For any sport, the advantages of having a personal coach are many — unfortunately, these coaches tend to come with a rather steep price tag. For a fraction of the price, a smart sensor acts as a kind of digital coach, giving anyone the ability to learn the basics. Recognizing this as the trend that it is, racquet sports company Head recently released its own take on a tennis tracker dubbed the Head Tennis Sensor — and it recruited sports sensor company Zepp to help get it off the ground.
Similar in function to Zepp’s own line of tennis trackers, Head’s device looks to bring impactful training to players of any skill level — Players who also own a specially designed Head tennis racquet, of course. Compatible with roughly 36 of Head’s racquets, the Head Tennis Sensor either comes already integrated with the racquet or as a separate attachment. Thankfully, neither option adds more than a quarter of an ounce of weight to the racquet.
Hardware aside, the sensor offers users four different modes of use: Play, Train, Compete, and 3D Serve. When in Play mode, the sensors track every shot while logging ball speed, spin, and the user’s accuracy of hitting a ball’s sweet spot. Train mode offers players a range of exercises curated by Head’s in-house tennis coaches while the Compete option allows players to challenge up to three other people to a singles or doubles match. Finally, 3D Serve provides interactive feedback on serve speed and form.
Zepp’s collaborative efforts come into play on the tracker’s companion application (available via the Apple App Store and Google Play). Similarly named the Head Tennis Sensor app, it tracks and syncs all logged information, giving users the ability to chart their performance and examine every aspect of their tennis game via what Head calls an “intuitive user interface.” With a price tag of just $100, the Head Tennis Sensor (and companion app) seem like a genuine steal for anyone looking to improve their tennis game — amateur, professional, or otherwise.
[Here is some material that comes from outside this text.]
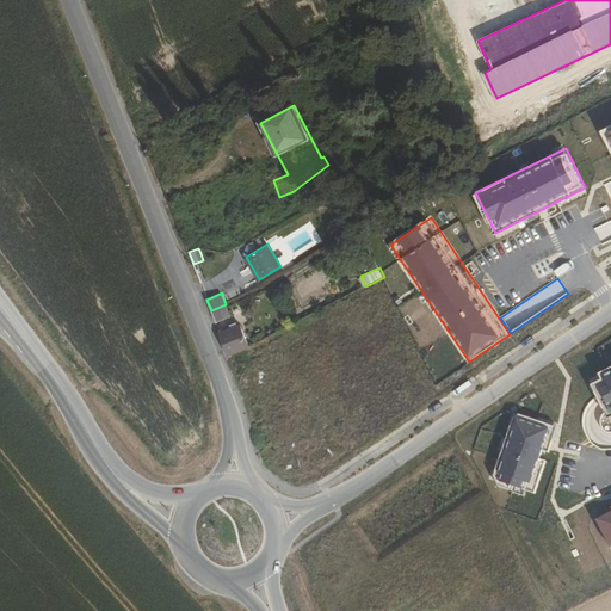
[(211,310),(216,322),(230,316),(226,304),(211,310)]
Despite its practicality, the device does raise some eyebrows — specifically regarding Head’s partnership with Zepp. On the outside, Zepp’s position within the sports-tracker industry appears solid. After all, a simple trip to its website produces images of Los Angeles Angels superstar outfielder Mike Trout, former Association of Tennis Professionals world No. 1 tennis player Novak Djokovic, and LPGA golfer Michelle Wie — who once was the youngest player to qualify for a United States Golf Association amateur championship, accomplishing the feat at just 10 years old. But dig a little deeper and Zepp’s reputation starts to get a bit murky.
In March 2015, the motion capture and sports-tracking company Blast Motion filed a lawsuit alleging that the sensors developed by Zepp Labs infringed on four Blast Motion patents — the lawsuit also called for the sales of any infringing tech to halt. After nearly three years, a U.S. District Court in Southern California granted the injunction, forcing Zepp to stop sales of its baseball and softball sensors in the U.S. It also entered judgments of infringement on Zepp’s golf and tennis products, though a stipulated settlement allowed Zepp to continue sales of these sensors in the U.S.
Even outside of its legal troubles, Zepp’s products haven’t always lived up to the hype. During our own tests at a recent TechPop event thrown in New York City in July 2017, the simple act of setting up and syncing Zepp’s baseball and soccer sensors proved troublesome. They worked for only a few minutes at a time before communication with the app stopped altogether. It wasn’t all doom and gloom, however, as its golf sensors connected and functioned as advertised.
A relatively new consumer industry, sports trackers as a whole are still a work in progress. As more sensors like Head’s hit the market — and as companies like Zepp are forced to develop original ideas — it will continue to breed a more competitive and innovative playing field.